4 Things to Know Before You Enter Into an Equine Business Partnership


Many equine businesses today are managed and owned by partnerships.


There are many reasons one would consider going into business with a partner. An equine business partnership allows you an opportunity to own a business if you couldn’t have afforded it alone. It can also bring additional skill sets to the table that you may not possess.

In a partnership, every person gives a certain amount of property, money, or labor. Each will share in the profits and the losses in the business, as partners are individually responsible for business debts. 

Even if you are going into an agreement with someone you know, there are a few things you must know before entering an equine business partnership.

There must be a Written Agreement

Handshake partnerships and verbal agreements can sometimes be legal, however, have you thought of what will happen if something goes wrong? In cases where there is no written agreement, it will be challenging to prove that the partnership existed in the first place.

It’s strongly recommended to seek the help of equine legal solutions to ensure that all your agreements are made in a legal manner. This will also help you avoid some obvious misunderstandings and provide clarity around each person’s role. Remember, even partnerships formed with friends and family can go wrong. It’s best to have a solid contract in place from day one to avoid any conflicts.

There are Risks

As much as there are some advantages of getting into a partnership, there are risks too. Some advantages of an equine partnership are that all the individuals in the partnership are similarly accountable for liability, taxes, debts, decisions, and profits.

On the downside, partners have unrestricted personal liability with zero protection; there are no untaxed benefits and the partnership ends when one person dies or decides to leave. Also, if you are in partnership with a friend or family member, you run the risk that your relationship may become murky if something goes awry. Some choose not to go into business with relatives for this very reason.

Partners have the Same Voice in Managing the Business

All the members in a partnership must have the same voice in running the partnership. Each of the partners has power when it comes to making contracts and agreements. However, all the partners are bound by fiduciary obligations to one another, and shall not sell their property (i.e. livestock or other assets) without the consent of the other partners. 

Tax Considerations

Each partner will be required to report the profits and incomes of the business on their individual tax returns. All of the partners should additionally become familiar with tax regulations and guidelines, however, it’s strongly encouraged to retain the services of a tax professional. Be sure to determine who is responsible for keeping the books prior to opening your business.

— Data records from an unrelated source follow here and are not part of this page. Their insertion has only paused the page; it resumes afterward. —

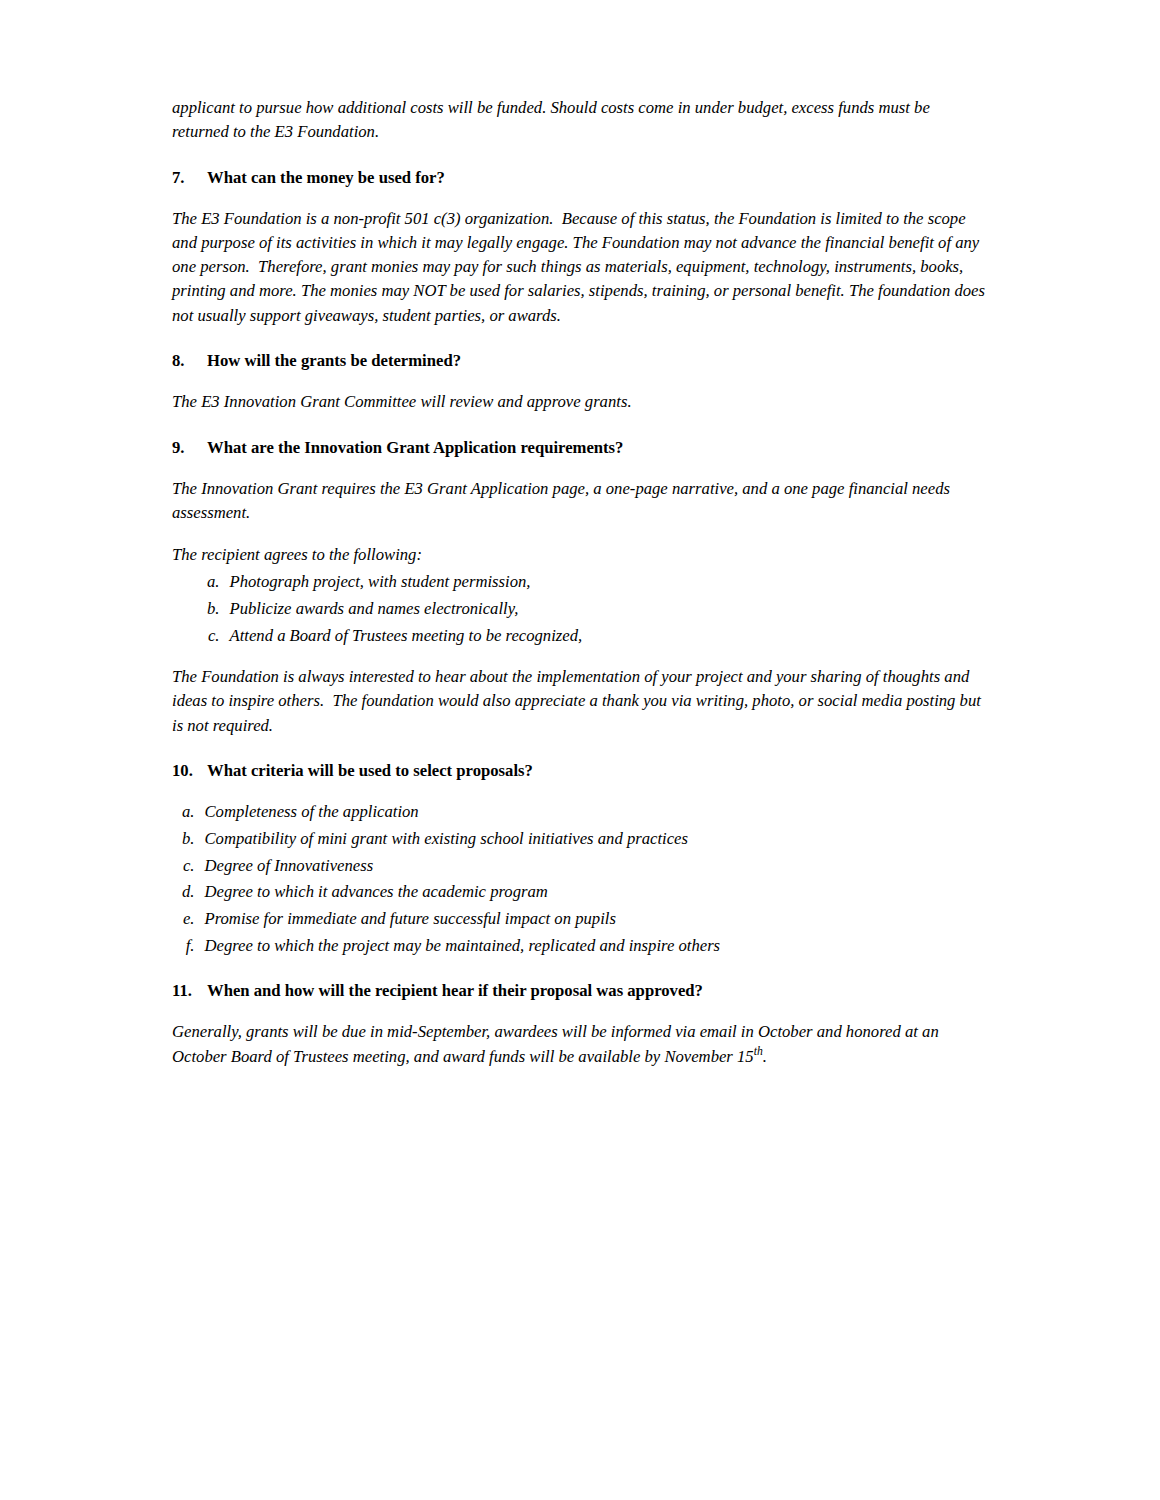applicant to pursue how additional costs will be funded. Should costs come in under budget, excess funds must be returned to the E3 Foundation.
7. What can the money be used for?
The E3 Foundation is a non-profit 501 c(3) organization. Because of this status, the Foundation is limited to the scope and purpose of its activities in which it may legally engage. The Foundation may not advance the financial benefit of any one person. Therefore, grant monies may pay for such things as materials, equipment, technology, instruments, books, printing and more. The monies may NOT be used for salaries, stipends, training, or personal benefit. The foundation does not usually support giveaways, student parties, or awards.
8. How will the grants be determined?
The E3 Innovation Grant Committee will review and approve grants.
9. What are the Innovation Grant Application requirements?
The Innovation Grant requires the E3 Grant Application page, a one-page narrative, and a one page financial needs assessment.
The recipient agrees to the following:
Photograph project, with student permission,
Publicize awards and names electronically,
Attend a Board of Trustees meeting to be recognized,
The Foundation is always interested to hear about the implementation of your project and your sharing of thoughts and ideas to inspire others. The foundation would also appreciate a thank you via writing, photo, or social media posting but is not required.
10. What criteria will be used to select proposals?
Completeness of the application
Compatibility of mini grant with existing school initiatives and practices
Degree of Innovativeness
Degree to which it advances the academic program
Promise for immediate and future successful impact on pupils
Degree to which the project may be maintained, replicated and inspire others
11. When and how will the recipient hear if their proposal was approved?
Generally, grants will be due in mid-September, awardees will be informed via email in October and honored at an October Board of Trustees meeting, and award funds will be available by November 15th.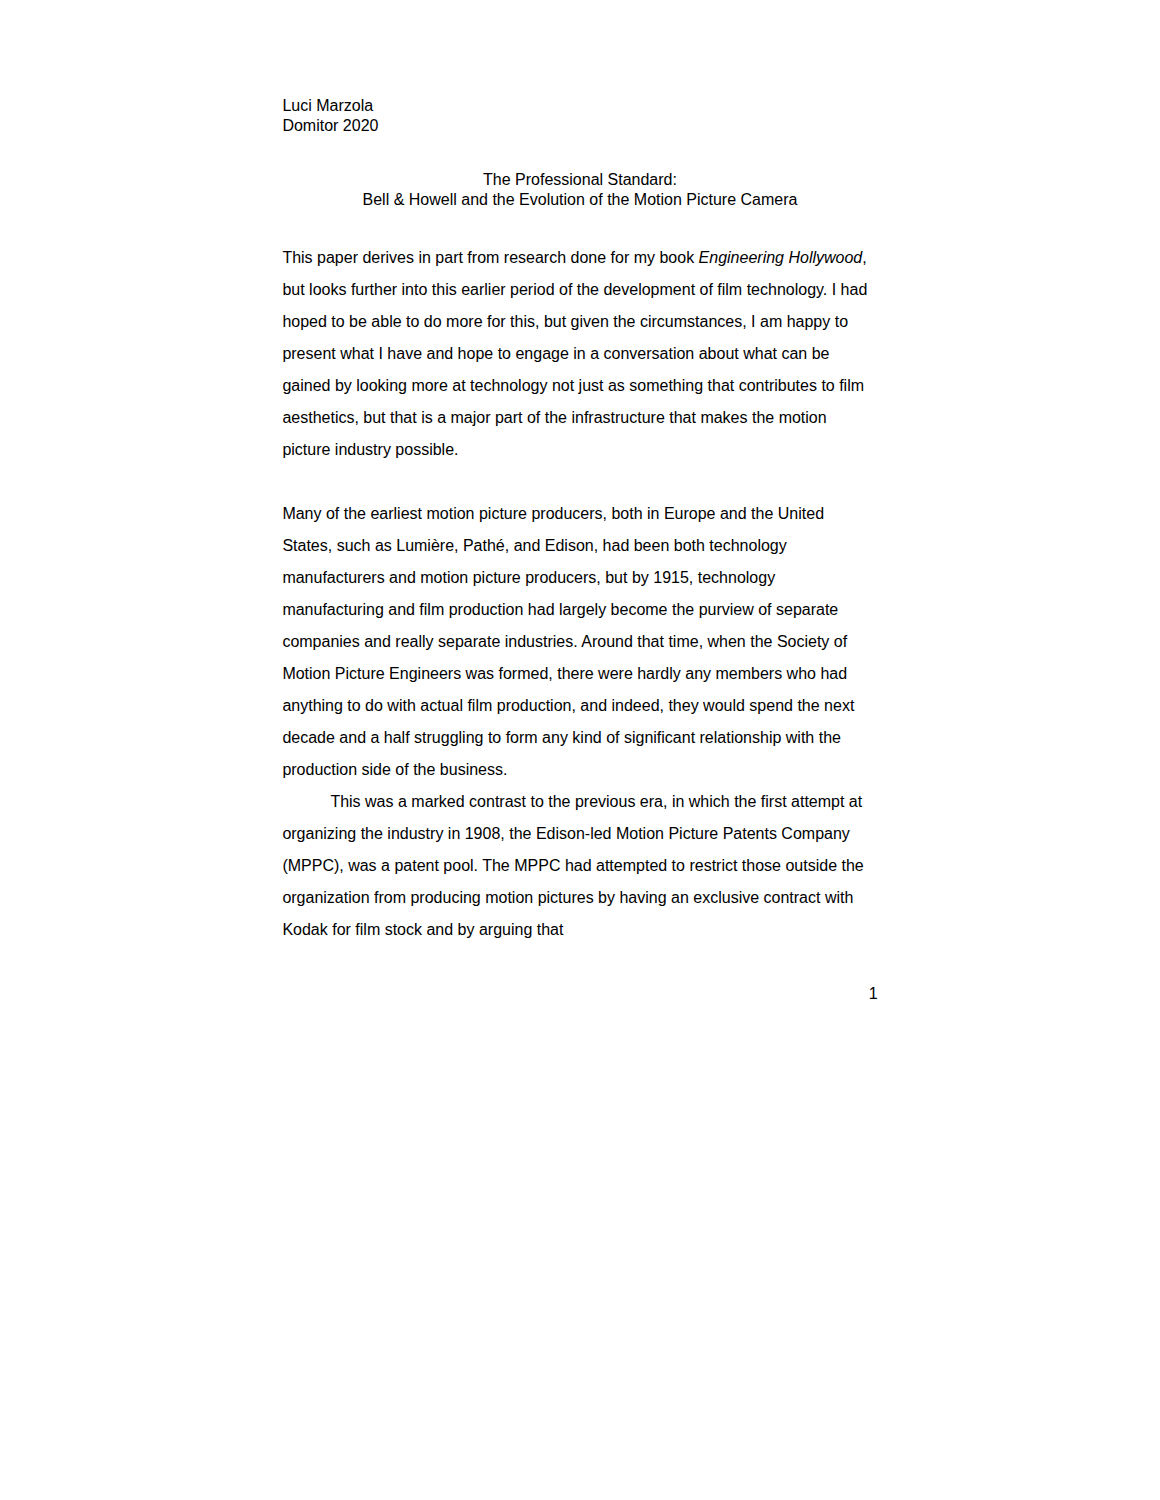Luci Marzola
Domitor 2020
The Professional Standard: Bell & Howell and the Evolution of the Motion Picture Camera
This paper derives in part from research done for my book Engineering Hollywood, but looks further into this earlier period of the development of film technology. I had hoped to be able to do more for this, but given the circumstances, I am happy to present what I have and hope to engage in a conversation about what can be gained by looking more at technology not just as something that contributes to film aesthetics, but that is a major part of the infrastructure that makes the motion picture industry possible.
Many of the earliest motion picture producers, both in Europe and the United States, such as Lumière, Pathé, and Edison, had been both technology manufacturers and motion picture producers, but by 1915, technology manufacturing and film production had largely become the purview of separate companies and really separate industries. Around that time, when the Society of Motion Picture Engineers was formed, there were hardly any members who had anything to do with actual film production, and indeed, they would spend the next decade and a half struggling to form any kind of significant relationship with the production side of the business.
This was a marked contrast to the previous era, in which the first attempt at organizing the industry in 1908, the Edison-led Motion Picture Patents Company (MPPC), was a patent pool. The MPPC had attempted to restrict those outside the organization from producing motion pictures by having an exclusive contract with Kodak for film stock and by arguing that
1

There are many other things that you must consider before jumping into an equine business partnership. You must be able to protect yourself from third-party injuries and property damage, for which you are legally responsible. Seek the advice of an insurance professional to ensure you have proper coverage. Your investment will also vary depending on the type of business and the number of assets and partners. Don’t enter into a legally binding partnership until you’ve thoroughly reviewed all of the details.